==== Provided records

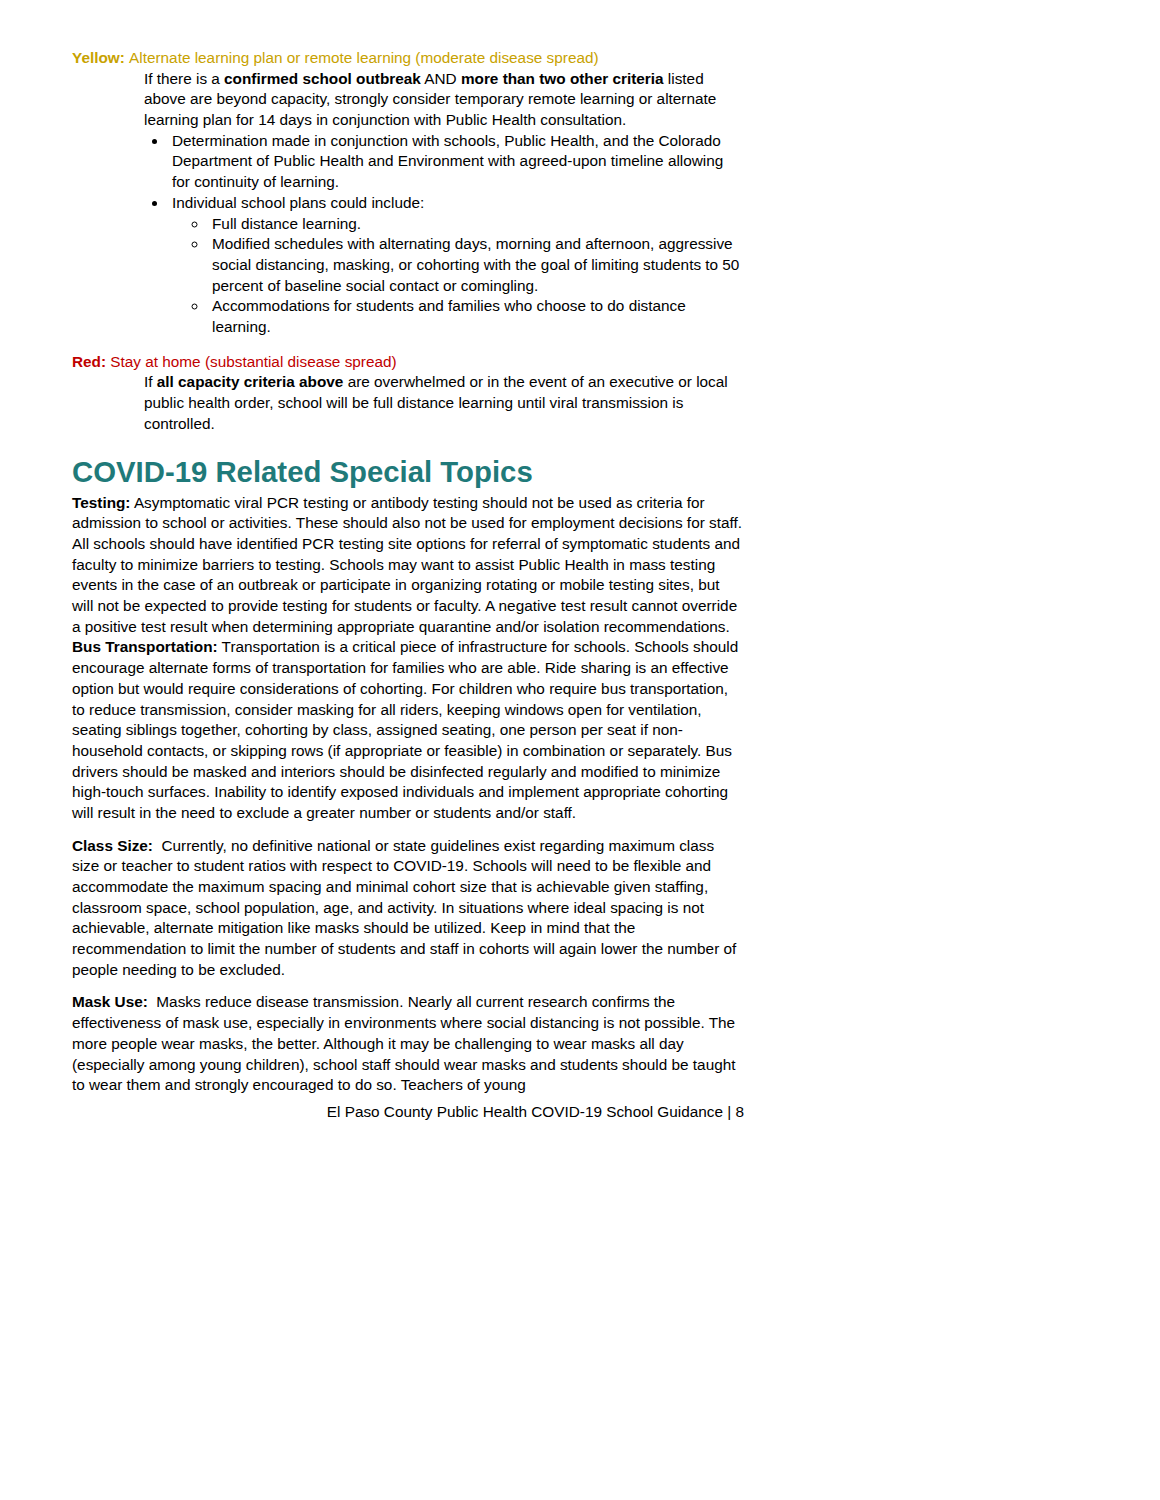Yellow: Alternate learning plan or remote learning (moderate disease spread)
If there is a confirmed school outbreak AND more than two other criteria listed above are beyond capacity, strongly consider temporary remote learning or alternate learning plan for 14 days in conjunction with Public Health consultation.
Determination made in conjunction with schools, Public Health, and the Colorado Department of Public Health and Environment with agreed-upon timeline allowing for continuity of learning.
Individual school plans could include:
Full distance learning.
Modified schedules with alternating days, morning and afternoon, aggressive social distancing, masking, or cohorting with the goal of limiting students to 50 percent of baseline social contact or comingling.
Accommodations for students and families who choose to do distance learning.
Red: Stay at home (substantial disease spread)
If all capacity criteria above are overwhelmed or in the event of an executive or local public health order, school will be full distance learning until viral transmission is controlled.
COVID-19 Related Special Topics
Testing: Asymptomatic viral PCR testing or antibody testing should not be used as criteria for admission to school or activities. These should also not be used for employment decisions for staff. All schools should have identified PCR testing site options for referral of symptomatic students and faculty to minimize barriers to testing. Schools may want to assist Public Health in mass testing events in the case of an outbreak or participate in organizing rotating or mobile testing sites, but will not be expected to provide testing for students or faculty. A negative test result cannot override a positive test result when determining appropriate quarantine and/or isolation recommendations.
Bus Transportation: Transportation is a critical piece of infrastructure for schools. Schools should encourage alternate forms of transportation for families who are able. Ride sharing is an effective option but would require considerations of cohorting. For children who require bus transportation, to reduce transmission, consider masking for all riders, keeping windows open for ventilation, seating siblings together, cohorting by class, assigned seating, one person per seat if non-household contacts, or skipping rows (if appropriate or feasible) in combination or separately. Bus drivers should be masked and interiors should be disinfected regularly and modified to minimize high-touch surfaces. Inability to identify exposed individuals and implement appropriate cohorting will result in the need to exclude a greater number or students and/or staff.
Class Size: Currently, no definitive national or state guidelines exist regarding maximum class size or teacher to student ratios with respect to COVID-19. Schools will need to be flexible and accommodate the maximum spacing and minimal cohort size that is achievable given staffing, classroom space, school population, age, and activity. In situations where ideal spacing is not achievable, alternate mitigation like masks should be utilized. Keep in mind that the recommendation to limit the number of students and staff in cohorts will again lower the number of people needing to be excluded.
Mask Use: Masks reduce disease transmission. Nearly all current research confirms the effectiveness of mask use, especially in environments where social distancing is not possible. The more people wear masks, the better. Although it may be challenging to wear masks all day (especially among young children), school staff should wear masks and students should be taught to wear them and strongly encouraged to do so. Teachers of young
El Paso County Public Health COVID-19 School Guidance | 8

========

Prompt: No pictures should appear; only the lines from the first line of the records through the line with "COVID-19 Related Special Topics", both included, are to be restated word for word.

Written solution:
Yellow: Alternate learning plan or remote learning (moderate disease spread)
If there is a confirmed school outbreak AND more than two other criteria listed above are beyond capacity, strongly consider temporary remote learning or alternate learning plan for 14 days in conjunction with Public Health consultation.
Determination made in conjunction with schools, Public Health, and the Colorado Department of Public Health and Environment with agreed-upon timeline allowing for continuity of learning.
Individual school plans could include:
Full distance learning.
Modified schedules with alternating days, morning and afternoon, aggressive social distancing, masking, or cohorting with the goal of limiting students to 50 percent of baseline social contact or comingling.
Accommodations for students and families who choose to do distance learning.
Red: Stay at home (substantial disease spread)
If all capacity criteria above are overwhelmed or in the event of an executive or local public health order, school will be full distance learning until viral transmission is controlled.
COVID-19 Related Special Topics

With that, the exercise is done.